* **Excerpted records**
▶

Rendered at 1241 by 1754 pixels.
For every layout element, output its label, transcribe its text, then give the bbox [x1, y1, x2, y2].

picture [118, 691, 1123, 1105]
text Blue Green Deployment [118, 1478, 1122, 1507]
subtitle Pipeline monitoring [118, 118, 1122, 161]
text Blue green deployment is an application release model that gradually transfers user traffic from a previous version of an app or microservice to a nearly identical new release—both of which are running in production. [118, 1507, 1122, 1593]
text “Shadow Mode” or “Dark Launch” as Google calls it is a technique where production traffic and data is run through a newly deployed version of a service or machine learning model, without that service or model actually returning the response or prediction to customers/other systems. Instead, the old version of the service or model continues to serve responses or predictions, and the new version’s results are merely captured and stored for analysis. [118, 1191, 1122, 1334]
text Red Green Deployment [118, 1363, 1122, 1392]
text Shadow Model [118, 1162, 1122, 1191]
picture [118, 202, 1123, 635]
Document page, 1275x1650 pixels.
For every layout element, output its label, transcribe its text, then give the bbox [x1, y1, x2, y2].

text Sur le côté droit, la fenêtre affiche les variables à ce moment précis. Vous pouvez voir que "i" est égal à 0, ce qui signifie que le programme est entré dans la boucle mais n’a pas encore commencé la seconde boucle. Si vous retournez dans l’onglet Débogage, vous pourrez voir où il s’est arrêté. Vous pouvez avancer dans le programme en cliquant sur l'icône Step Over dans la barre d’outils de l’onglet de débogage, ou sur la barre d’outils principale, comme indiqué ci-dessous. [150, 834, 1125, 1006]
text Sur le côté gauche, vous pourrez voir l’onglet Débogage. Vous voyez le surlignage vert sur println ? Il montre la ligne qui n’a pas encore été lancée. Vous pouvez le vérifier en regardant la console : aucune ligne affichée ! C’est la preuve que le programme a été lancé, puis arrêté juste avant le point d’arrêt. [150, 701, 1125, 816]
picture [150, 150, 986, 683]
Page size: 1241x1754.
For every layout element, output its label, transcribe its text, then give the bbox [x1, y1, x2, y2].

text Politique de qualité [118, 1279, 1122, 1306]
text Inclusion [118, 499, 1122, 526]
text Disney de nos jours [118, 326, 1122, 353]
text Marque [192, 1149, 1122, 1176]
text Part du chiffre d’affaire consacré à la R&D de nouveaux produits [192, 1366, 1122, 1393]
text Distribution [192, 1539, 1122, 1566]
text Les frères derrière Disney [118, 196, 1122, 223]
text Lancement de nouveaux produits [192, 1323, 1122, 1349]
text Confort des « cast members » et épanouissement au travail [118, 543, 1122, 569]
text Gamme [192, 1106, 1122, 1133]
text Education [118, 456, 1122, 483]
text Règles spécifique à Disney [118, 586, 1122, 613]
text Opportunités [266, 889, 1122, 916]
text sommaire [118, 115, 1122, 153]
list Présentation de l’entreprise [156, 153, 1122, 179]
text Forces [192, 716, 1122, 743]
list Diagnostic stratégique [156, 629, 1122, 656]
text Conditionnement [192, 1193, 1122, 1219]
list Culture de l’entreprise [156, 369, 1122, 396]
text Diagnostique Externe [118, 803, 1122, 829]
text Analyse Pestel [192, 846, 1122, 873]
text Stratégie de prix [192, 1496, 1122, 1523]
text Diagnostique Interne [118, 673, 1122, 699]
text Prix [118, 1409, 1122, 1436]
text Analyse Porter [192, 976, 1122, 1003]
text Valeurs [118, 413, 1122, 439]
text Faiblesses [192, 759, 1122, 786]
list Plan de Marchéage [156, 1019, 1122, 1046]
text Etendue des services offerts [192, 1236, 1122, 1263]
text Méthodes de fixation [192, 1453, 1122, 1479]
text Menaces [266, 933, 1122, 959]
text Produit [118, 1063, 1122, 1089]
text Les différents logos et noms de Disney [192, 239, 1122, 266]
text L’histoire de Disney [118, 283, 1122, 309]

◀

* **Do this**
Reproduce all of the data above line for line, with no changes.

* **The response**
Rendered at 1241 by 1754 pixels.
For every layout element, output its label, transcribe its text, then give the bbox [x1, y1, x2, y2].

picture [118, 691, 1123, 1105]
text Blue Green Deployment [118, 1478, 1122, 1507]
subtitle Pipeline monitoring [118, 118, 1122, 161]
text Blue green deployment is an application release model that gradually transfers user traffic from a previous version of an app or microservice to a nearly identical new release—both of which are running in production. [118, 1507, 1122, 1593]
text “Shadow Mode” or “Dark Launch” as Google calls it is a technique where production traffic and data is run through a newly deployed version of a service or machine learning model, without that service or model actually returning the response or prediction to customers/other systems. Instead, the old version of the service or model continues to serve responses or predictions, and the new version’s results are merely captured and stored for analysis. [118, 1191, 1122, 1334]
text Red Green Deployment [118, 1363, 1122, 1392]
text Shadow Model [118, 1162, 1122, 1191]
picture [118, 202, 1123, 635]
Document page, 1275x1650 pixels.
For every layout element, output its label, transcribe its text, then give the bbox [x1, y1, x2, y2].

text Sur le côté droit, la fenêtre affiche les variables à ce moment précis. Vous pouvez voir que "i" est égal à 0, ce qui signifie que le programme est entré dans la boucle mais n’a pas encore commencé la seconde boucle. Si vous retournez dans l’onglet Débogage, vous pourrez voir où il s’est arrêté. Vous pouvez avancer dans le programme en cliquant sur l'icône Step Over dans la barre d’outils de l’onglet de débogage, ou sur la barre d’outils principale, comme indiqué ci-dessous. [150, 834, 1125, 1006]
text Sur le côté gauche, vous pourrez voir l’onglet Débogage. Vous voyez le surlignage vert sur println ? Il montre la ligne qui n’a pas encore été lancée. Vous pouvez le vérifier en regardant la console : aucune ligne affichée ! C’est la preuve que le programme a été lancé, puis arrêté juste avant le point d’arrêt. [150, 701, 1125, 816]
picture [150, 150, 986, 683]
Page size: 1241x1754.
For every layout element, output its label, transcribe its text, then give the bbox [x1, y1, x2, y2].

text Politique de qualité [118, 1279, 1122, 1306]
text Inclusion [118, 499, 1122, 526]
text Disney de nos jours [118, 326, 1122, 353]
text Marque [192, 1149, 1122, 1176]
text Part du chiffre d’affaire consacré à la R&D de nouveaux produits [192, 1366, 1122, 1393]
text Distribution [192, 1539, 1122, 1566]
text Les frères derrière Disney [118, 196, 1122, 223]
text Lancement de nouveaux produits [192, 1323, 1122, 1349]
text Confort des « cast members » et épanouissement au travail [118, 543, 1122, 569]
text Gamme [192, 1106, 1122, 1133]
text Education [118, 456, 1122, 483]
text Règles spécifique à Disney [118, 586, 1122, 613]
text Opportunités [266, 889, 1122, 916]
text sommaire [118, 115, 1122, 153]
list Présentation de l’entreprise [156, 153, 1122, 179]
text Forces [192, 716, 1122, 743]
list Diagnostic stratégique [156, 629, 1122, 656]
text Conditionnement [192, 1193, 1122, 1219]
list Culture de l’entreprise [156, 369, 1122, 396]
text Diagnostique Externe [118, 803, 1122, 829]
text Analyse Pestel [192, 846, 1122, 873]
text Stratégie de prix [192, 1496, 1122, 1523]
text Diagnostique Interne [118, 673, 1122, 699]
text Prix [118, 1409, 1122, 1436]
text Analyse Porter [192, 976, 1122, 1003]
text Valeurs [118, 413, 1122, 439]
text Faiblesses [192, 759, 1122, 786]
list Plan de Marchéage [156, 1019, 1122, 1046]
text Etendue des services offerts [192, 1236, 1122, 1263]
text Méthodes de fixation [192, 1453, 1122, 1479]
text Menaces [266, 933, 1122, 959]
text Produit [118, 1063, 1122, 1089]
text Les différents logos et noms de Disney [192, 239, 1122, 266]
text L’histoire de Disney [118, 283, 1122, 309]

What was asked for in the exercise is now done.